Enter basic configuration details in this window.
To configure the basic details for the dataset:
  1. Enter the required details in the Define Pipeline Characteristics window as shown in the following table.

    Table 8-2 Details for Basic Details pane

    Field Description
    Code

    Enter the identification code of the dataset.

    This field is limited to 30 alphanumeric characters.

    Dataset Name

    Enter the name of dataset.

    This field is limited to 30 alphanumeric characters. Space not exceeding 30 characters. You cannot keep this field blank.

    Description

    Enter the purpose of the creation of the dataset.

    This field is limited to 150 alphanumeric characters. Space not exceeding 150 characters.

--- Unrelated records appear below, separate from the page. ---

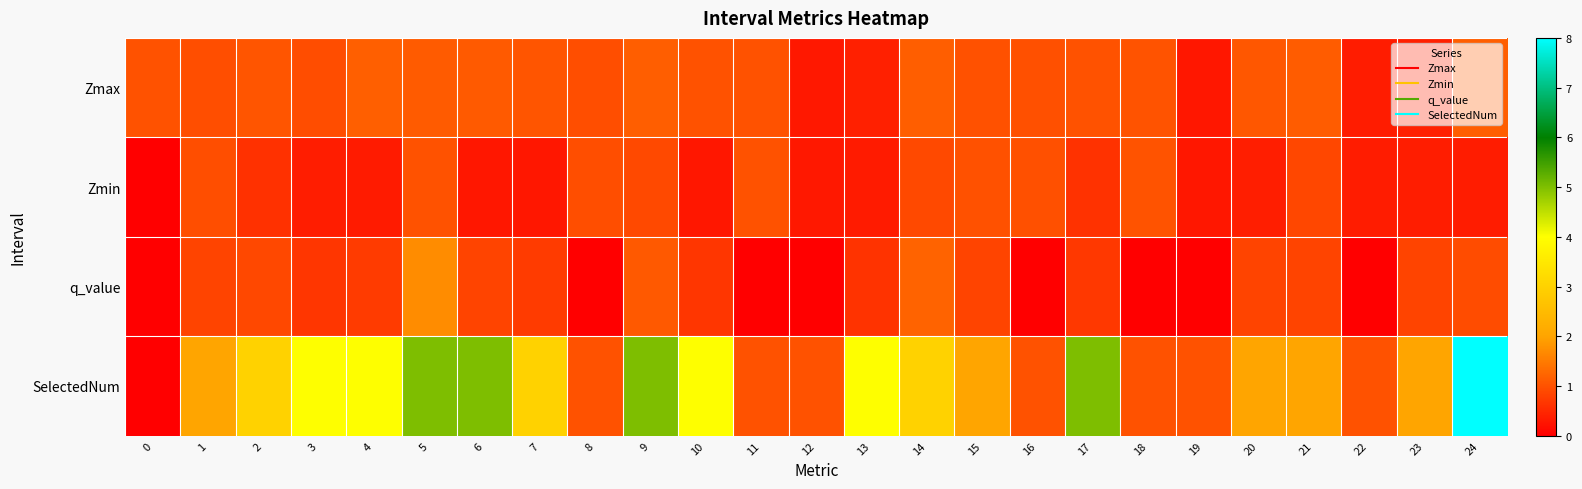

Reading left to right, list all the values displayed in this chart.

Zmax: 0=1.0	1=1.0	2=1.0	3=0.9	4=1.2	5=1.1	6=1.1	7=1.0	8=1.0	9=1.2	10=1.0	11=1.0	12=0.3	13=0.4	14=1.2	15=1.0	16=1.0	17=1.0	18=1.0	19=0.3	20=1.1	21=1.1	22=0.3	23=0.4	24=1.2
Zmin: 0=0.0	1=1.0	2=0.6	3=0.4	4=0.3	5=1.0	6=0.3	7=0.3	8=1.0	9=0.9	10=0.3	11=1.0	12=0.3	13=0.3	14=0.9	15=1.0	16=1.0	17=0.6	18=1.0	19=0.3	20=0.4	21=0.9	22=0.3	23=0.4	24=0.4
q_value: 0=0.0	1=0.8	2=0.9	3=0.7	4=0.7	5=1.7	6=0.8	7=0.7	8=0.0	9=1.1	10=0.7	11=0.0	12=0.0	13=0.6	14=1.2	15=0.8	16=0.0	17=0.7	18=0.0	19=0.0	20=0.8	21=0.8	22=0.0	23=0.8	24=0.9
SelectedNum: 0=0.0	1=2.0	2=3.0	3=4.0	4=4.0	5=5.0	6=5.0	7=3.0	8=1.0	9=5.0	10=4.0	11=1.0	12=1.0	13=4.0	14=3.0	15=2.0	16=1.0	17=5.0	18=1.0	19=1.0	20=2.0	21=2.0	22=1.0	23=2.0	24=8.0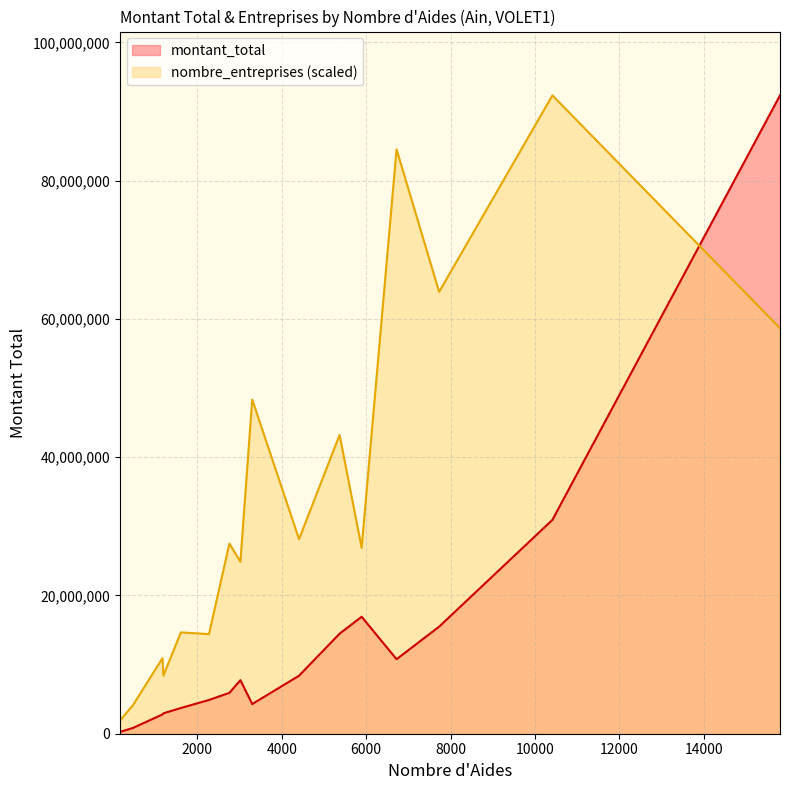

In nombre_entreprises, how many points are lower than both neighbors (excluding endpoints)?

5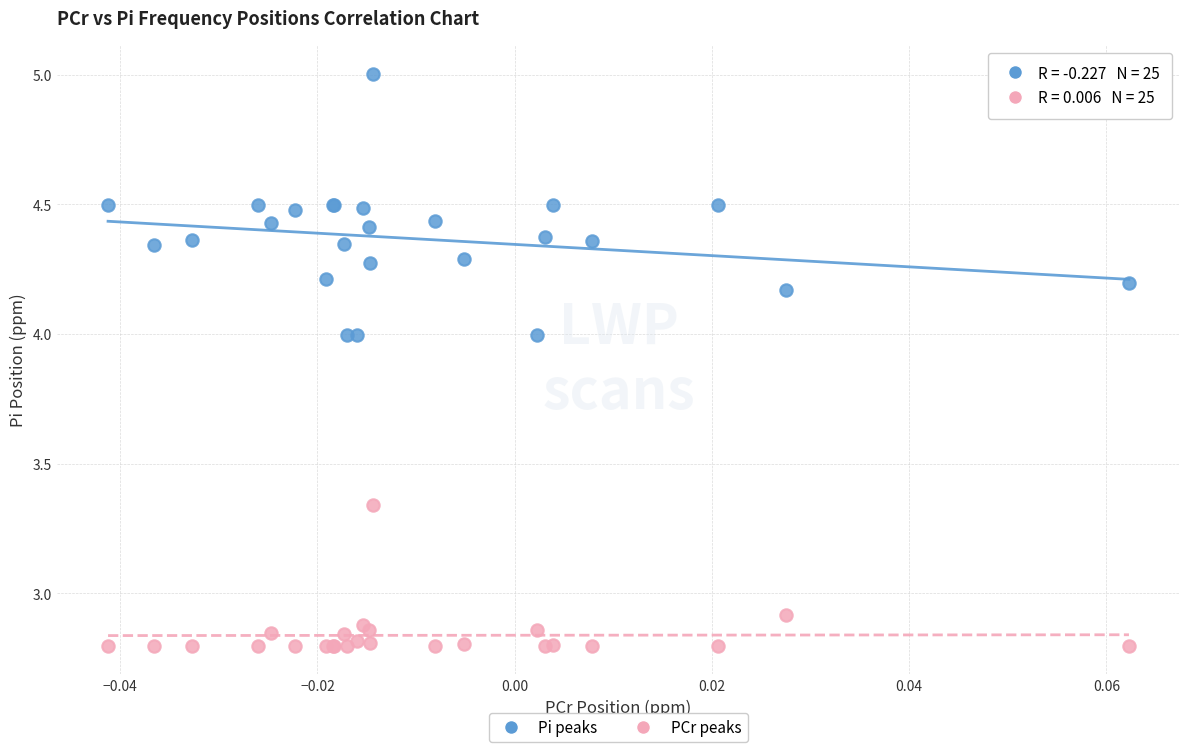

Which series contains the highest Y value?

Pi peaks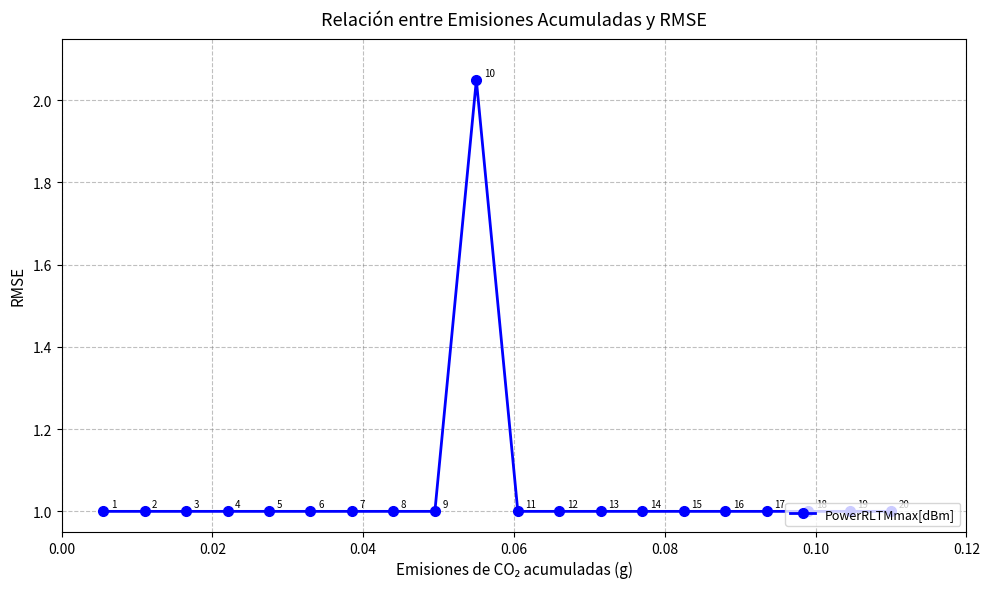

Count the number of categories in the chart.

20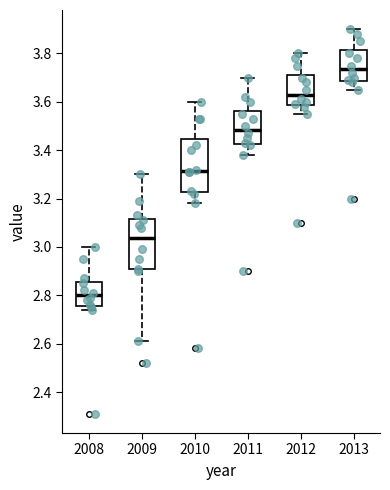

Which box has the lowest median line?

2008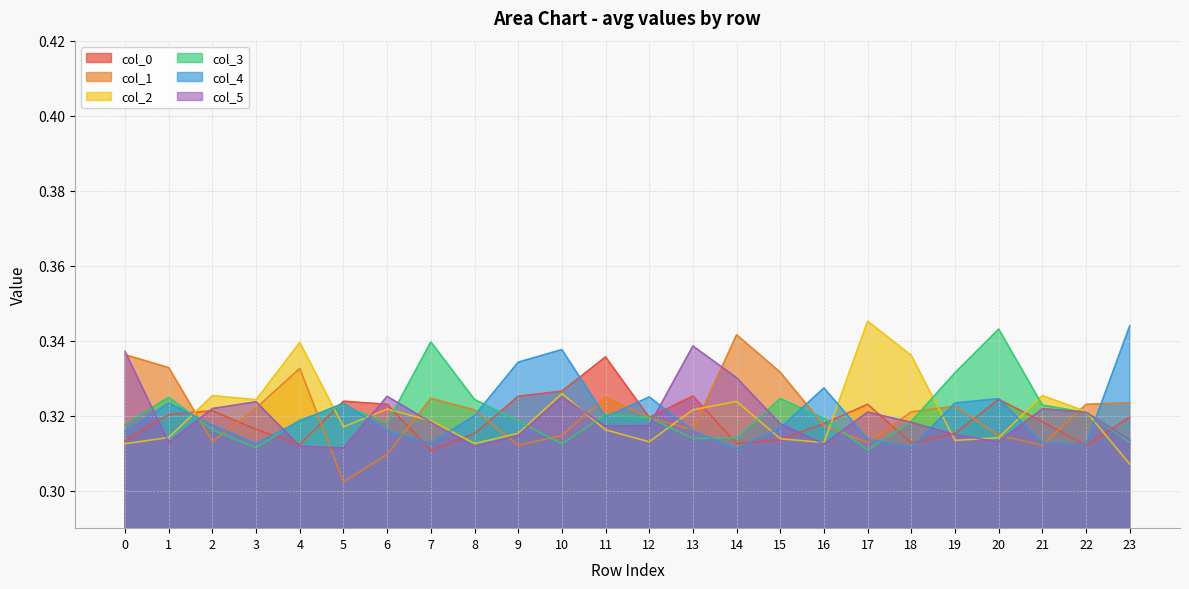

True or false: 0 has a value of 0.5 at 19.

False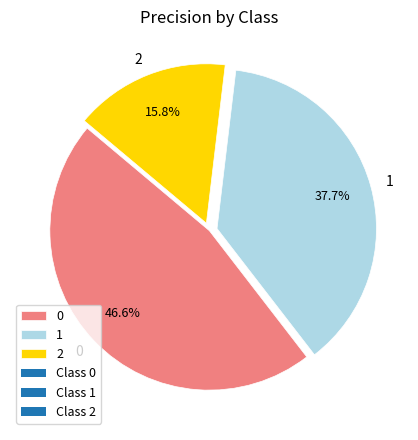

Which category has the smallest portion of the pie?

2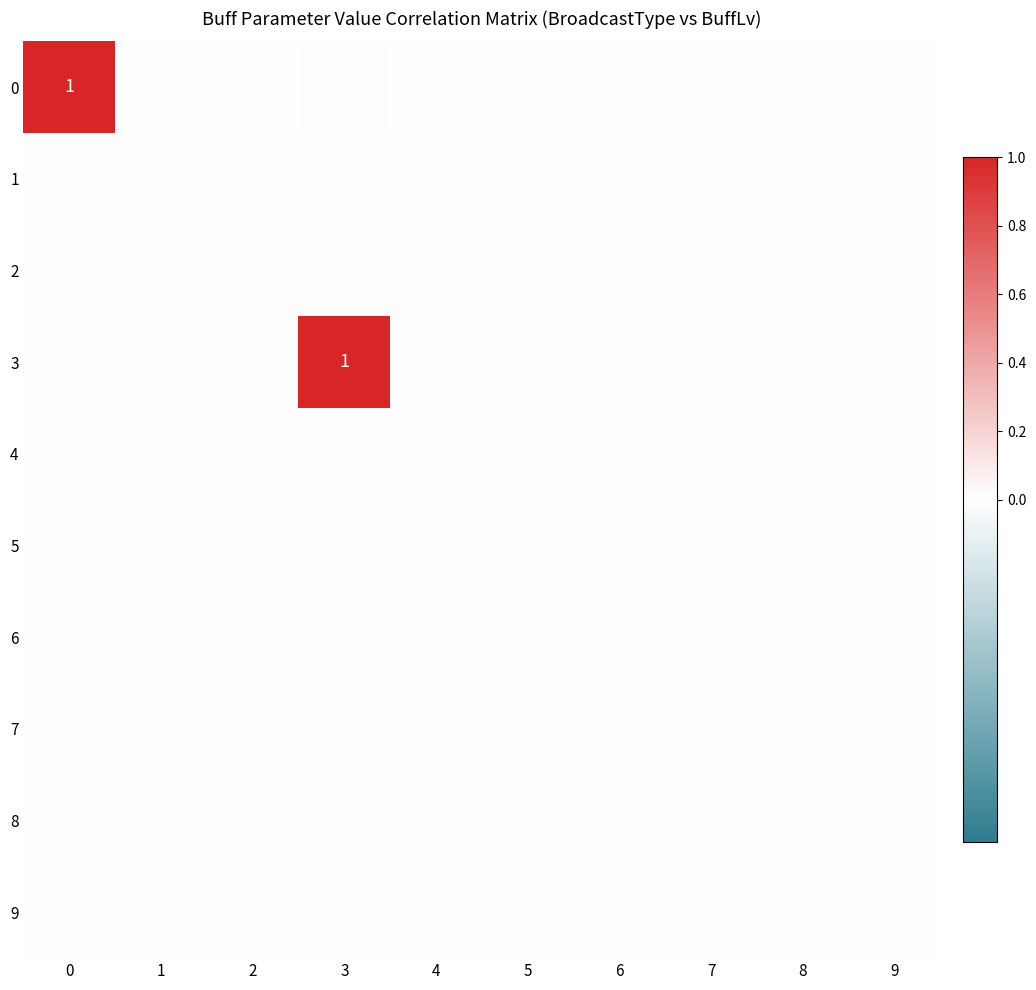

At how many categories does at least one series exceed 0?

2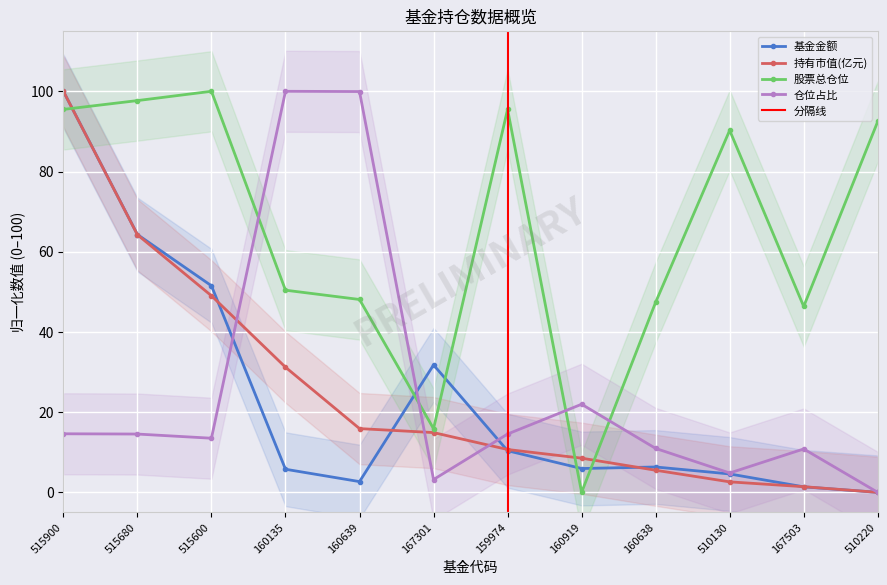

True or false: 仓位占比 and 股票总仓位 intersect in this chart.

True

  2. Select the data library from the options: Pandas, Modin, or Spark and select Python Runtime from the drop-down and click Close.
    • Pandas: An open-source data manipulation library for Python. It provides data structures such as Series (1-dimensional) and DataFrame (2-dimensional) that allow for easy manipulation and analysis of data. It also provides tools for reading and writing data to various file formats, including CSV, Excel, and SQL databases.

      Pandas is the default selection.

    • Modin: An open-source library that allows for faster operations on DataFrames using distributed computing which can lead to significant speed improvements, particularly for large datasets or computationally expensive operations.
    • Spark : Pyspark option for scaling dataset.

      If Spark library is selected, the Python Runtime drop-down option is not displayed.

  3. Click Next to go to the next step.